TASK ITEM A ▸
In the forum thread about handrail clearance, why do fire fighters prefer the 2-1/4 inch minimum wall clearance?

EXTRACTED TEXT ▸

I allow the handrail bracket that Mj has posted on residential projects only and it has to be screwed to solid material, to a post or a stud behind the drywall in most cases.

It was not my intent to make reference to the IBC requirements, my mistake.

pc1


----------



## fatboy (Feb 22, 2012)

Sorry, should have qualified my comment, see the all the time in IRC buildings. IBC buildings typically have a bracket that is manudactured to mate with a manufactured guard system.


----------



## mjesse (Feb 22, 2012)

Agreed. Bracket in question approved for use in IRC, not approved in IBC/NFPA101

Thanks


----------



## tbz (Feb 22, 2012)

brudgers said:
			
		

> NFPA 101 7.2.2.4.4.5 [2003] requires 2 1/4" clearance between the handrail and wall to which it is fastened.    Some people will "grasp" a handrail with a closed fist, or the stump of an amputated limb.


Ah, the NFPA :butt, well most of the places we see 101 adopted, the adopting agency modifies the 2.25 to 1-1/2" to match what all the other standards publish.

There are the few that adopt it and leave it, but we mostly see it changed when adopted.


----------



## tbz (Feb 22, 2012)

Pcinspector1 said:
			
		

> tbz, I allow the handrail bracket that Mj has posted on residential projects only and it has to be screwed to solid material, to a post or a stud behind the drywall in most cases.
> 
> It was not my intent to make reference to the IBC requirements, my mistake.
> 
> pc1


I was kinda figuring that was the case


----------



## tonyleto (Feb 22, 2012)

brudgers said:
			
		

> NFPA 101 7.2.2.4.4.5 [2003] requires 2 1/4" clearance between the handrail and wall to which it is fastened.    Some people will "grasp" a handrail with a closed fist, or the stump of an amputated limb.


Now don't start muddying the water with the NFPA position.

The 2-1/4" clearance between the wall and handrail was the original proposal to ANSI, ADA and ICC. The justification presented was in regards to falls not graspability.

Most injuries on stairs are still related to non-use of handrail. The scenario presented was that someone, not grasping a handrail, who trips while on stair, will reach out to grasp the handrail. Their hand will have fingers extended horizontally in this situation. The proponent felt that the wall clearance needed to be 2-1/4 inches to allow clearance for that person's outspread fingers -- the 1-1/2 inch clear would result in finger tip impact and negate the ability to grasp the handrail.

Not enough evidence was presented to support this concept so the request to extend the minimum from 1-1/2 inches to 2-1/4 inches was denied in the ICC, ANSI and ADA.

However, the proponent of this change was able to get NFPA to accept the change for NFPA 5000. When NFPA 5000 didn't gain acceptance, it became part of NFPA 101.

Attempts to get the NFPA to change it back to match up with the others have failed but not because of the finger extension issue or the use by someone with an amputated limb. Fire fighters prefer the 2-1/4 Inch minimum because it provides clearance for their heavy-weight gloves. For that reason, it will never be rolled back at this point.

TASK ITEM B ▸
Print the lines of the records below, from their first line through the line that contains "Text to speech", with both of those lines included. Omit the pictures.

DATA FOR REVIEW ▸
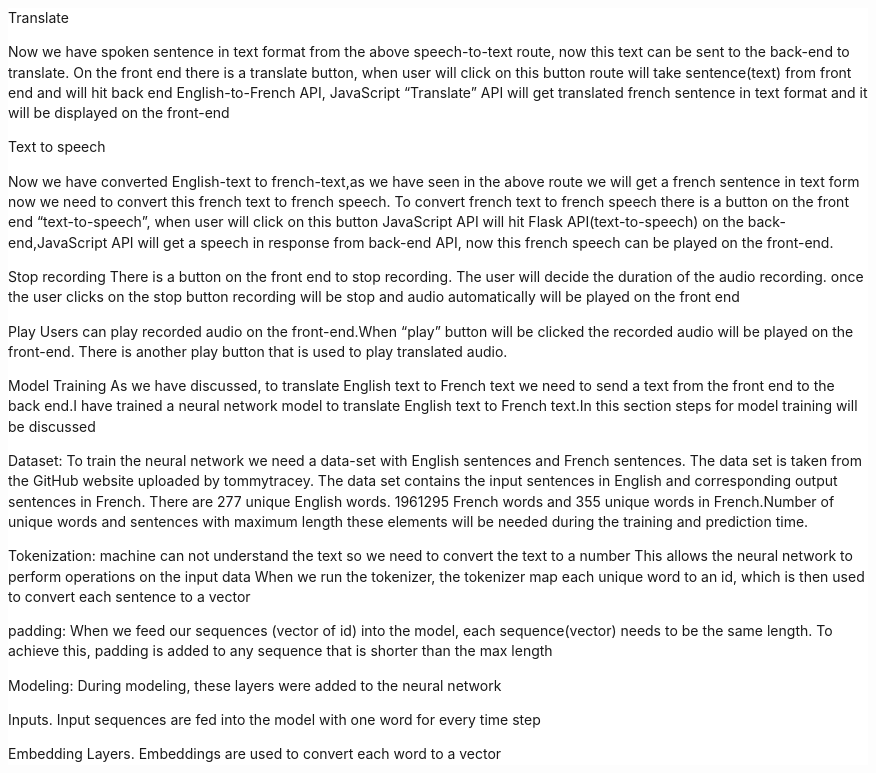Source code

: 



Translate

Now we have spoken sentence in text format from the above speech-to-text route, now this text can be sent to the back-end to translate. On the front end there is a translate button, when user will click on this button route will take sentence(text) from front end and will hit back end English-to-French API, JavaScript “Translate” API will get translated french sentence in text format and it will be displayed on the front-end 


Text to speech

Now we have converted English-text to french-text,as we have seen in the  above route we will get a french sentence in text form now we need to convert this french text to french speech. To convert french text to french speech there is a button on the front end “text-to-speech”, when user will click on this button JavaScript API will hit Flask API(text-to-speech) on the back-end,JavaScript API will get a speech in response from back-end API, now this french speech can be played on the front-end.

Stop recording
There is a button on the front end to stop recording. The user will decide the duration of the audio recording. once the user clicks on the stop button recording will be stop and  audio automatically will be played on the front end

Play
Users can play recorded audio on the front-end.When “play” button will be clicked the recorded audio will be played on the front-end. There is another play button that is used to play translated audio.



Model Training
As we have discussed, to translate English text to French text we need to send a text from the front end to the back end.I have trained a neural network model to translate English text to French text.In this section steps for model training will be discussed

Dataset:
To train the neural network we need a data-set with English sentences and French sentences. The data set is taken from the GitHub website uploaded by tommytracey. The data set contains the input sentences in English and corresponding output sentences in French. There are 277 unique English words. 1961295 French words and 355 unique words in French.Number of unique words and sentences with maximum length these elements will be needed during the training and prediction time.

Tokenization: machine can not understand the text so we need to convert the text to a number This allows the neural network to perform operations on the input data When we run the tokenizer, the tokenizer map each unique word to an id, which is then used to convert each sentence to a vector

padding: When we feed our sequences (vector of id) into the model, each sequence(vector) needs to be the same length. To achieve this, padding is added to any sequence that is shorter than the max length

Modeling:
During modeling, these layers were added to the neural network

Inputs. Input sequences are fed into the model with one word for every time step

Embedding Layers. Embeddings are used to convert each word to a vector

WORKED SOLUTION A ▸
It provides clearance for their heavy-weight gloves.

WORKED SOLUTION B ▸
Source code

: 



Translate

Now we have spoken sentence in text format from the above speech-to-text route, now this text can be sent to the back-end to translate. On the front end there is a translate button, when user will click on this button route will take sentence(text) from front end and will hit back end English-to-French API, JavaScript “Translate” API will get translated french sentence in text format and it will be displayed on the front-end 


Text to speech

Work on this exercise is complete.